*PAGE EXCERPT*:
In [None]:
import logging
import os
from slack_sdk import WebClient
from slack_sdk.errors import SlackApiError
from slack_bolt import App
import pandas as pd
import numpy as np
import datetime
import json
from collections import OrderedDict
import openpyxl
import requests
import json
import urllib

In [None]:
logger = logging.getLogger(__name__)

In [None]:
proxy = urllib.request.getproxies().get('http')
client = WebClient(token=os.environ['BOT_TOKEN_HK'], proxy=proxy) 
uclient = WebClient(token=os.environ['USER_TOKEN_HK'], proxy=proxy)

In [None]:
# get users data
users_info = uclient.users_list().get('members')
df_users_info = pd.json_normalize(users_info)

In [None]:
# create list of user_id and names
user_id_names = []
for i in zip(df_users_info['id'], df_users_info['real_name']):
    user_id_names.append(i)
df_user_id_names = pd.DataFrame(user_id_names,columns=['id', 'real_name'])
df_user_id_names

In [None]:
# specify user whom you want to retrive logs of DM with
usr_idx = 5
dm_user_id = df_user_id_names['id'][usr_idx]
dm_user_name = df_user_id_names['real_name'][usr_idx]
dm_user_name

In [None]:
# get DM channel raw data and id
dm_info = uclient.conversations_open(users=dm_user_id)
print(dm_info)
dm = dm_info.get('channel')
print(dm['id'])

*PROVIDED MATERIAL*:
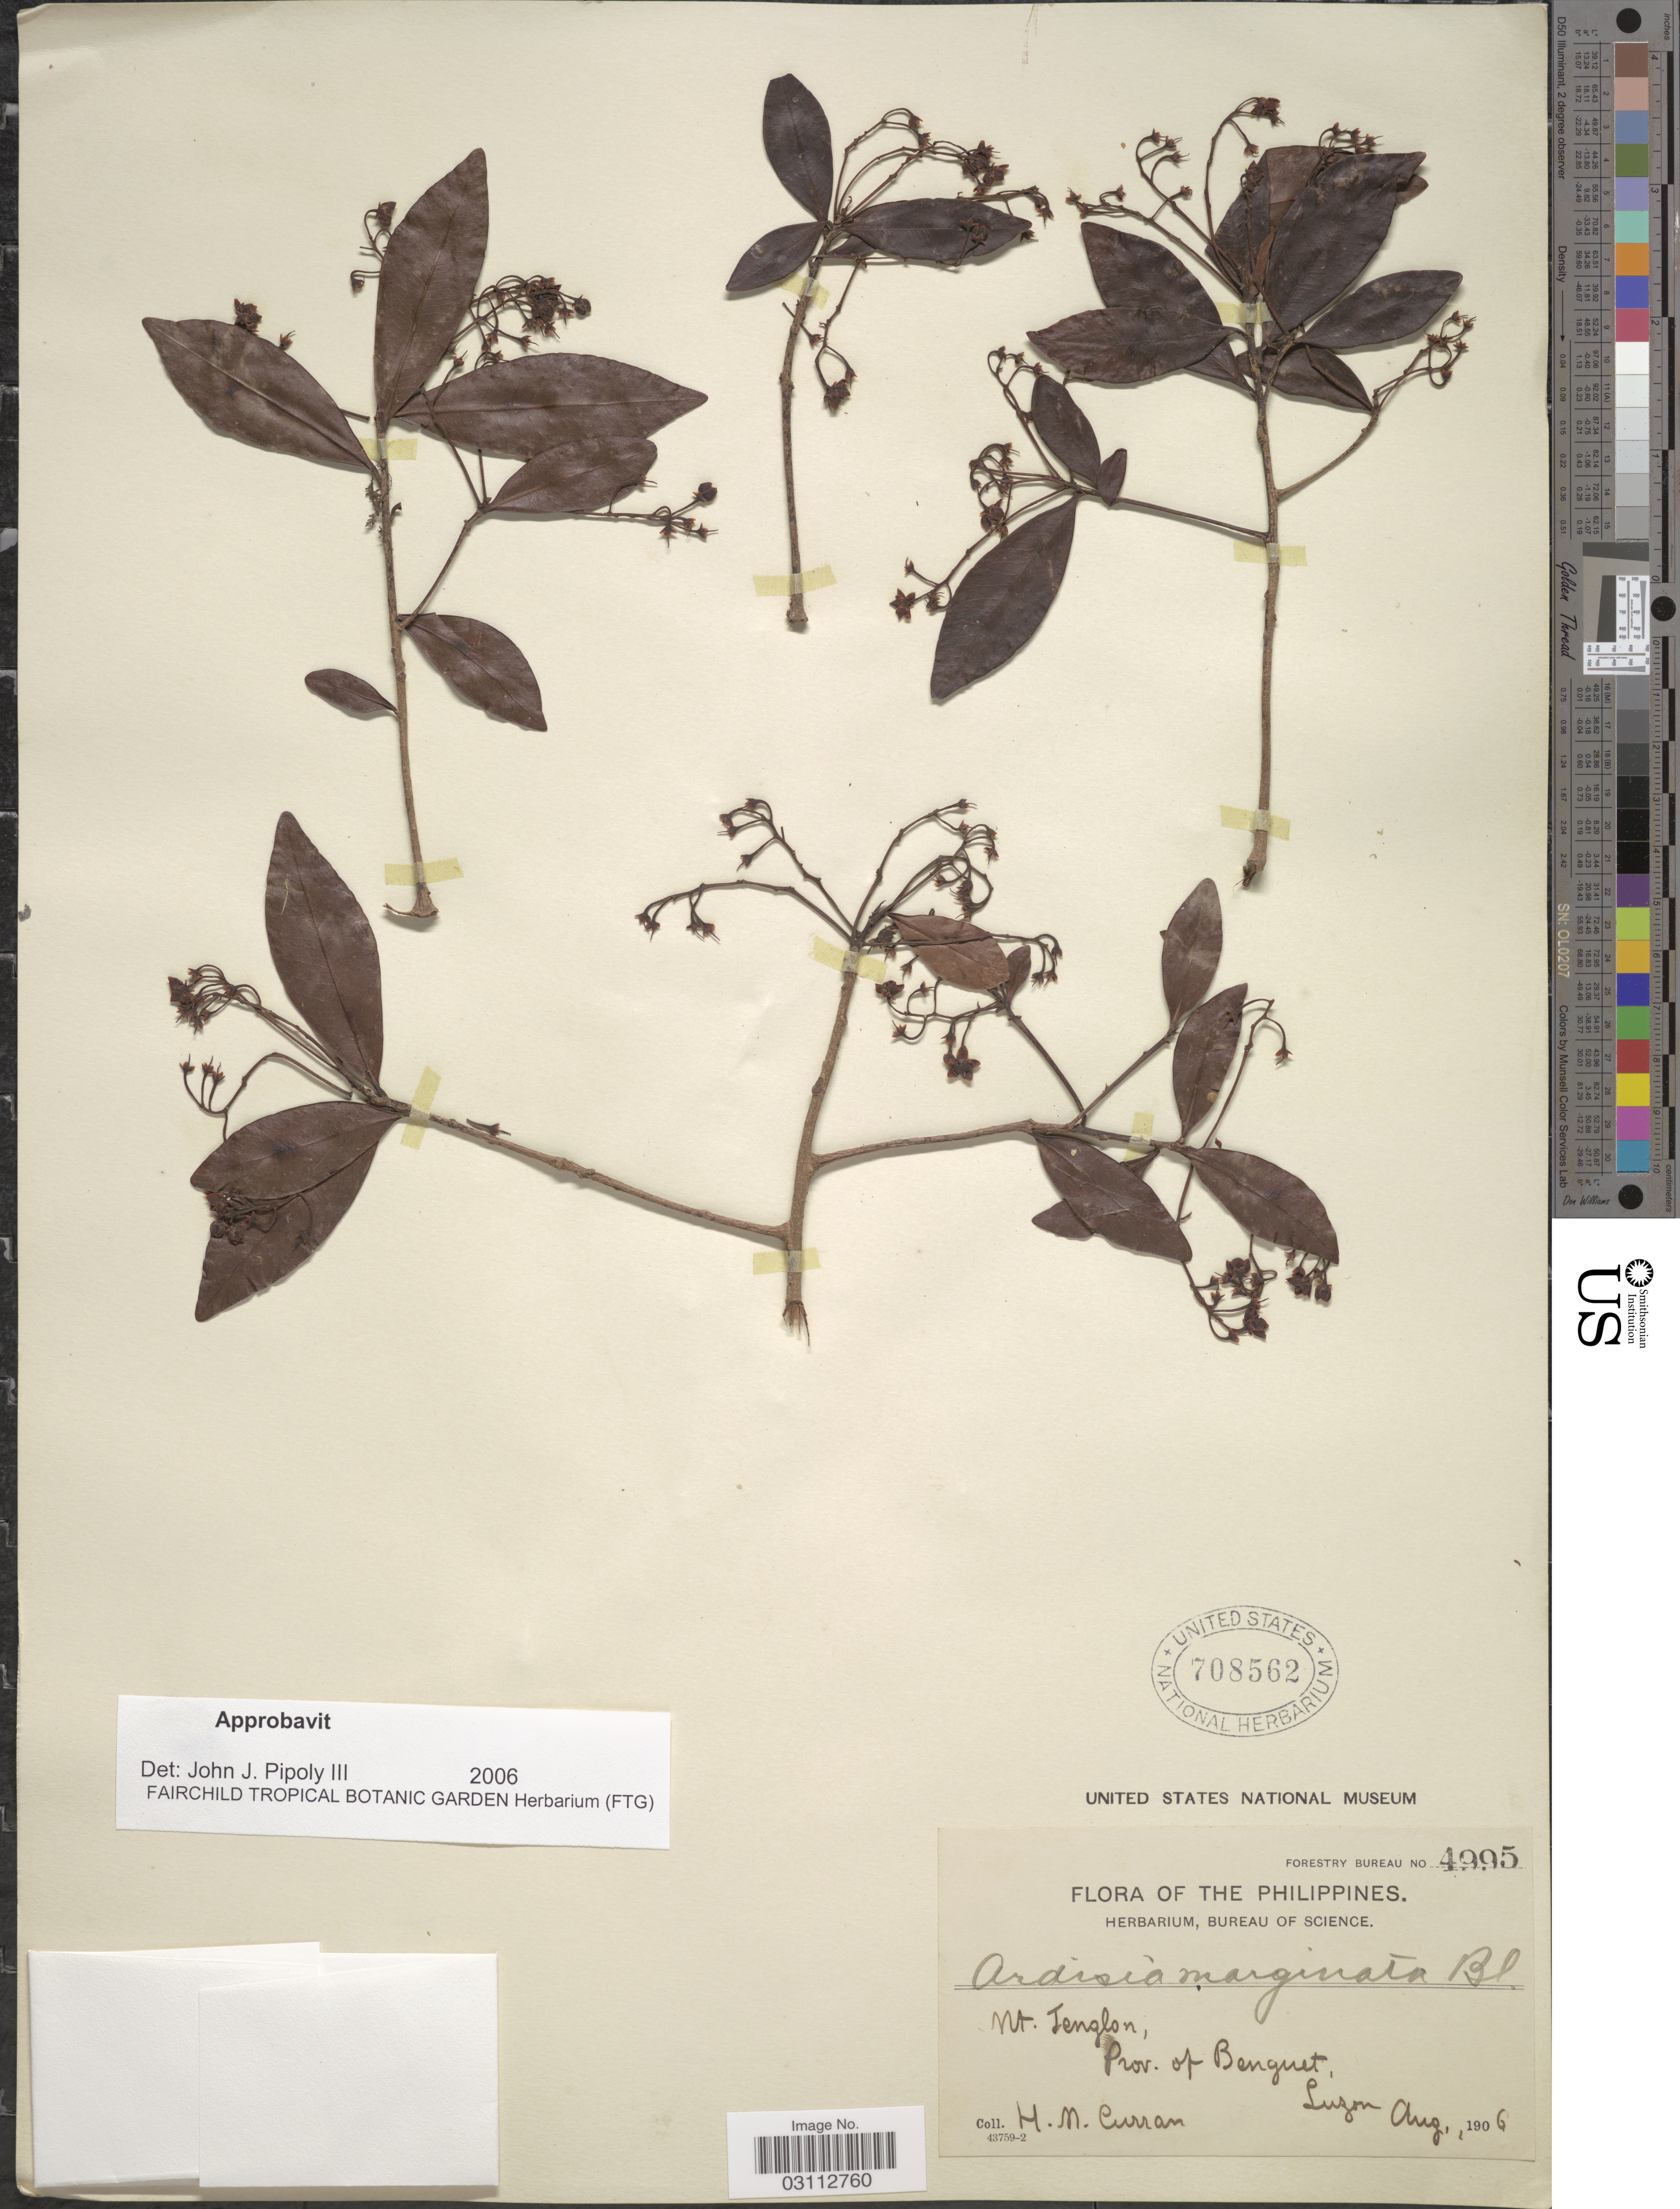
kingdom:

*WRITTEN INSTRUCTION 1*:
Summarize the Slack notebook code in two sentences.
*WRITTEN INSTRUCTION 2*:
In the Slack notebook code, take the part that opens with the words containing "df_users_info = pd.json_normalize(users_info)" and closes with "user_id_names.append(i)", and write it out again, switching "real_name" to "display_name".
Answer from the Slack notebook code alone.

*FULL ANSWER 1*:
The Slack notebook code imports a set of libraries, creates a logger, and builds a bot client and a user client from tokens in environment variables, using the HTTP proxy. It loads the workspace members into a pandas table, makes a table of user IDs and real names, selects the user at index 5, and opens a DM conversation with that user, printing the response and the channel ID.

*FULL ANSWER 2*:
df_users_info = pd.json_normalize(users_info)

In [None]:
# create list of user_id and names
user_id_names = []
for i in zip(df_users_info['id'], df_users_info['display_name']):
    user_id_names.append(i)